The new regulation prohibits AHPs from denying membership, charging more, or offering fewer benefits to a member based on any health factor. But it allows them to consider factors including gender, age, geography, or industry when setting premiums. And the old framework is still an option: AHPs that wish to operate under the old requirements so that they can avoid the new health factor nondiscrimination provisions may do so.

Implications for OT

If AHPs grow as expected under the final rule, fewer people will have health insurance that is required to cover rehabilitative and habilitative services—including occupational therapy. Because the EHBs don’t apply, associations will be able to design plans that discourage less healthy people from joining by excluding certain benefits. This could give some relatively healthy consumers more affordable options than are currently available to them, but make coverage less affordable for others, including AHP enrollees who face out-of-pocket expenses for health care services not covered by their less-comprehensive plans. Premiums for ACA plans covering the full suite of EHBs will go up as healthier people leave for AHPs, resulting in a sicker risk pool.

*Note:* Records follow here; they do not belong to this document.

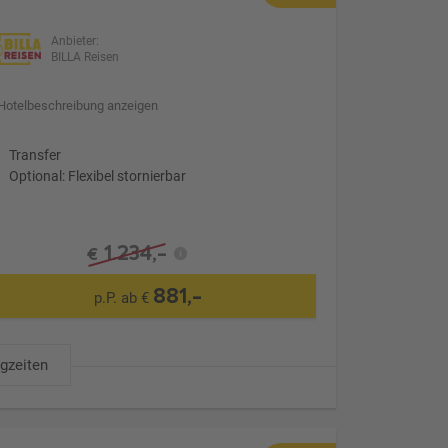
Anbieter:
BILLA Reisen
Hotelbeschreibung anzeigen
Transfer
Optional: Flexibel stornierbar
1.234,-
€
881,-
p.P. ab €
ugzeiten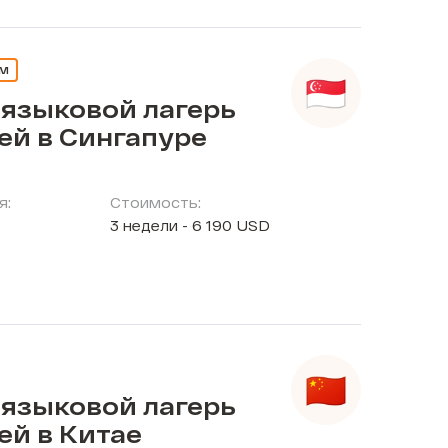
ЕМ
 языковой лагерь
ей в Сингапуре
я:
Стоимость:
3 недели - 6 190 USD
 языковой лагерь
ей в Китае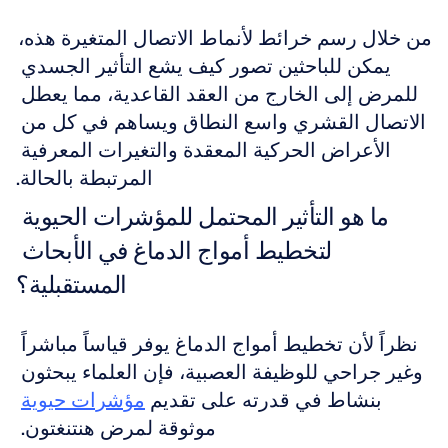
من خلال رسم خرائط لأنماط الاتصال المتغيرة هذه، 
يمكن للباحثين تصور كيف يشع التأثير الجسدي 
للمرض إلى الخارج من العقد القاعدية، مما يعطل 
الاتصال القشري واسع النطاق ويساهم في كل من 
الأعراض الحركية المعقدة والتغيرات المعرفية 
المرتبطة بالحالة.
ما هو التأثير المحتمل للمؤشرات الحيوية 
لتخطيط أمواج الدماغ في الأبحاث 
المستقبلية؟
نظراً لأن تخطيط أمواج الدماغ يوفر قياساً مباشراً 
وغير جراحي للوظيفة العصبية، فإن العلماء يبحثون 
بنشاط في قدرته على تقديم 
مؤشرات حيوية
موثوقة لمرض هنتنغتون. 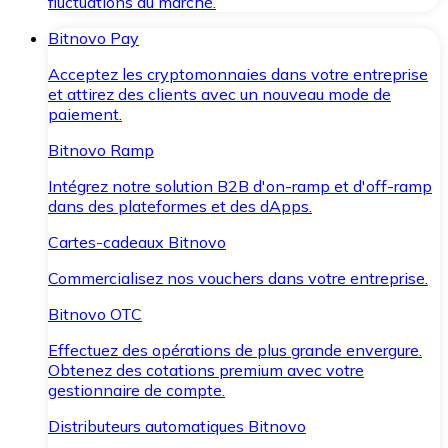
fluctuations du marché.
Bitnovo Pay
Acceptez les cryptomonnaies dans votre entreprise
et attirez des clients avec un nouveau mode de
paiement.
Bitnovo Ramp
Intégrez notre solution B2B d'on-ramp et d'off-ramp
dans des plateformes et des dApps.
Cartes-cadeaux Bitnovo
Commercialisez nos vouchers dans votre entreprise.
Bitnovo OTC
Effectuez des opérations de plus grande envergure.
Obtenez des cotations premium avec votre
gestionnaire de compte.
Distributeurs automatiques Bitnovo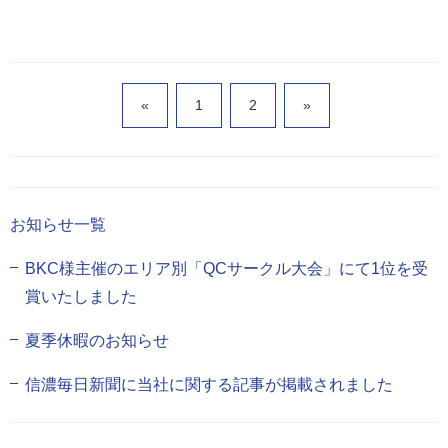
«
1
2
»
お知らせ一覧
BKC様主催のエリア別「QCサークル大会」にて1位を受
賞いたしました
夏季休暇のお知らせ
信濃毎日新聞に当社に関する記事が掲載されました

To read more about AOTA’s concerns with the AHP expansion, see our March 6, 2018, comment letter here.

What’s next?

The final rule did not erase the states’ power to regulate AHPs as some state officials had feared. Some states might want to change some of their own laws and regulations in response to the policy change at the federal level.

A related proposal, now under consideration, would allow short-term plans, currently limited to three months, to last as long as 364 days. The Obama Administration established the 3-month limit to keep short-term plans from being treated as coverage akin to standard health insurance, instead of a bridge over a short coverage gap. Short-term plans are exempt from the EHB requirement and preexisting condition nondiscrimination. A final rule on short-term plans is expected soon.